> [Instructions to follow]:
Set down again, exactly and only, the lines from the one that contains "following contents. Remember" through the last line of the records below, both included, but not the pictures.

> [Provided records]:
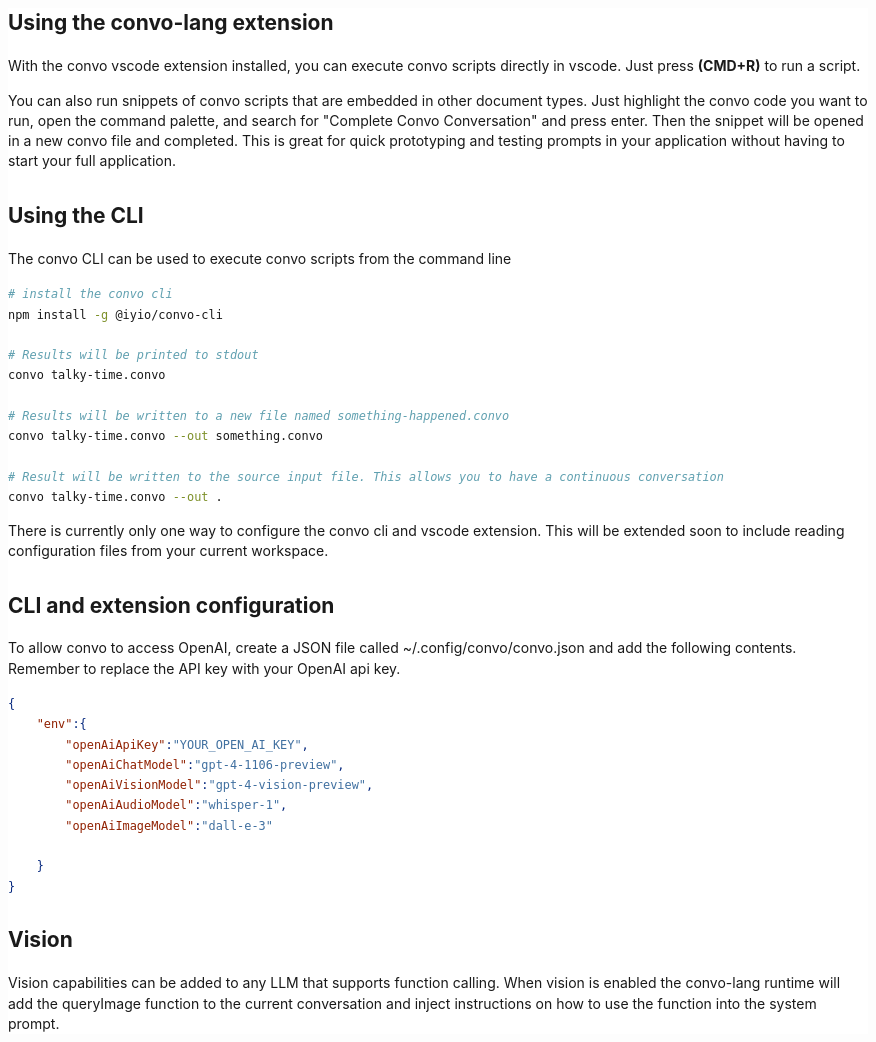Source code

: ## Using the convo-lang extension
With the convo vscode extension installed, you can execute convo scripts directly in vscode. Just
press **(CMD+R)** to run a script.

You can also run snippets of convo scripts that are embedded in other
document types. Just highlight the convo code you want to run, open the command palette, and
search for "Complete Convo Conversation" and press enter. Then the snippet will be opened in a new
convo file and completed. This is great for quick prototyping and testing prompts in your application
without having to start your full application.

## Using the CLI
The convo CLI can be used to execute convo scripts from the command line

``` sh
# install the convo cli
npm install -g @iyio/convo-cli

# Results will be printed to stdout
convo talky-time.convo

# Results will be written to a new file named something-happened.convo
convo talky-time.convo --out something.convo

# Result will be written to the source input file. This allows you to have a continuous conversation
convo talky-time.convo --out .
```

There is currently only one way to configure the convo cli and vscode extension. This will be extended
soon to include reading configuration files from your current workspace. 


## CLI and extension configuration
To allow convo to access OpenAI, create a JSON file called ~/.config/convo/convo.json and add the
following contents. Remember to replace the API key with your OpenAI api key.

``` json
{
    "env":{
        "openAiApiKey":"YOUR_OPEN_AI_KEY",
        "openAiChatModel":"gpt-4-1106-preview",
        "openAiVisionModel":"gpt-4-vision-preview",
        "openAiAudioModel":"whisper-1",
        "openAiImageModel":"dall-e-3"

    }
}
```

## Vision
Vision capabilities can be added to any LLM that supports function calling. When vision is enabled
the convo-lang runtime will add the queryImage function to the current conversation and inject 
instructions on how to use the function into the system prompt.
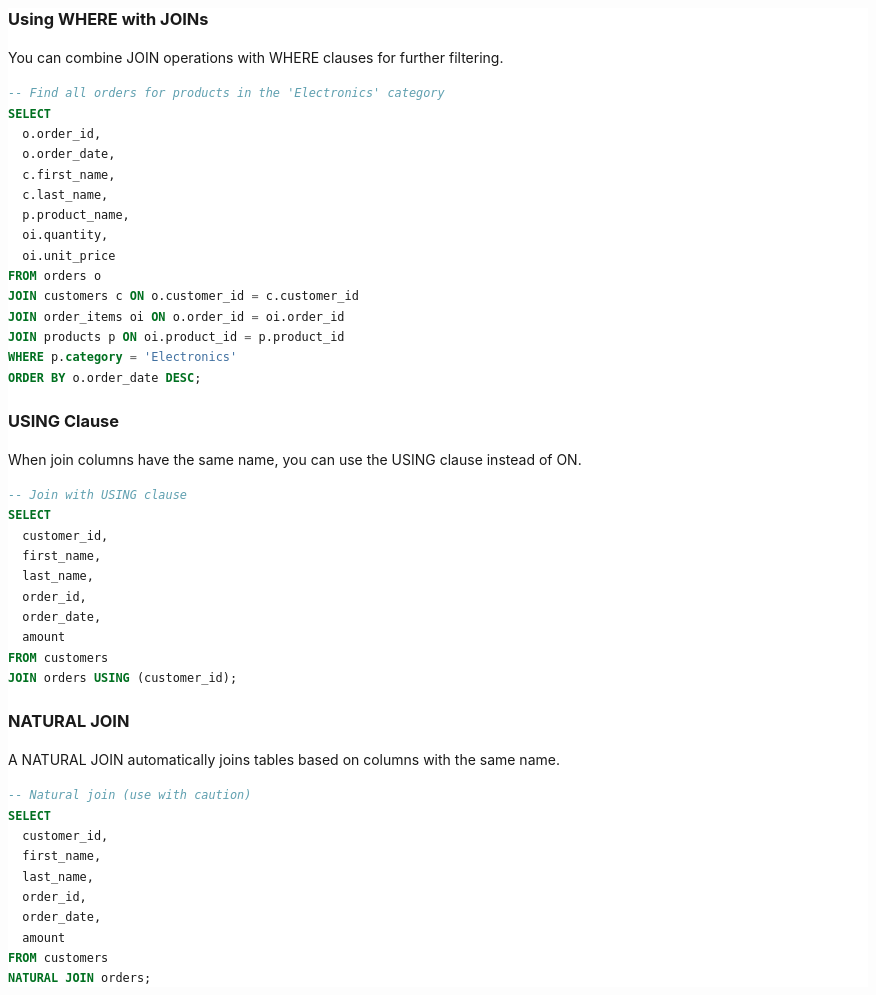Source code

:### Using WHERE with JOINs

You can combine JOIN operations with WHERE clauses for further filtering.

```sql
-- Find all orders for products in the 'Electronics' category
SELECT
  o.order_id,
  o.order_date,
  c.first_name,
  c.last_name,
  p.product_name,
  oi.quantity,
  oi.unit_price
FROM orders o
JOIN customers c ON o.customer_id = c.customer_id
JOIN order_items oi ON o.order_id = oi.order_id
JOIN products p ON oi.product_id = p.product_id
WHERE p.category = 'Electronics'
ORDER BY o.order_date DESC;
```

### USING Clause

When join columns have the same name, you can use the USING clause instead of ON.

```sql
-- Join with USING clause
SELECT
  customer_id,
  first_name,
  last_name,
  order_id,
  order_date,
  amount
FROM customers
JOIN orders USING (customer_id);
```

### NATURAL JOIN

A NATURAL JOIN automatically joins tables based on columns with the same name.

```sql
-- Natural join (use with caution)
SELECT
  customer_id,
  first_name,
  last_name,
  order_id,
  order_date,
  amount
FROM customers
NATURAL JOIN orders;
```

> [Written response]:
following contents. Remember to replace the API key with your OpenAI api key.

``` json
{
    "env":{
        "openAiApiKey":"YOUR_OPEN_AI_KEY",
        "openAiChatModel":"gpt-4-1106-preview",
        "openAiVisionModel":"gpt-4-vision-preview",
        "openAiAudioModel":"whisper-1",
        "openAiImageModel":"dall-e-3"

    }
}
```

## Vision
Vision capabilities can be added to any LLM that supports function calling. When vision is enabled
the convo-lang runtime will add the queryImage function to the current conversation and inject 
instructions on how to use the function into the system prompt.
Source code

:### Using WHERE with JOINs

You can combine JOIN operations with WHERE clauses for further filtering.

```sql
-- Find all orders for products in the 'Electronics' category
SELECT
  o.order_id,
  o.order_date,
  c.first_name,
  c.last_name,
  p.product_name,
  oi.quantity,
  oi.unit_price
FROM orders o
JOIN customers c ON o.customer_id = c.customer_id
JOIN order_items oi ON o.order_id = oi.order_id
JOIN products p ON oi.product_id = p.product_id
WHERE p.category = 'Electronics'
ORDER BY o.order_date DESC;
```

### USING Clause

When join columns have the same name, you can use the USING clause instead of ON.

```sql
-- Join with USING clause
SELECT
  customer_id,
  first_name,
  last_name,
  order_id,
  order_date,
  amount
FROM customers
JOIN orders USING (customer_id);
```

### NATURAL JOIN

A NATURAL JOIN automatically joins tables based on columns with the same name.

```sql
-- Natural join (use with caution)
SELECT
  customer_id,
  first_name,
  last_name,
  order_id,
  order_date,
  amount
FROM customers
NATURAL JOIN orders;
```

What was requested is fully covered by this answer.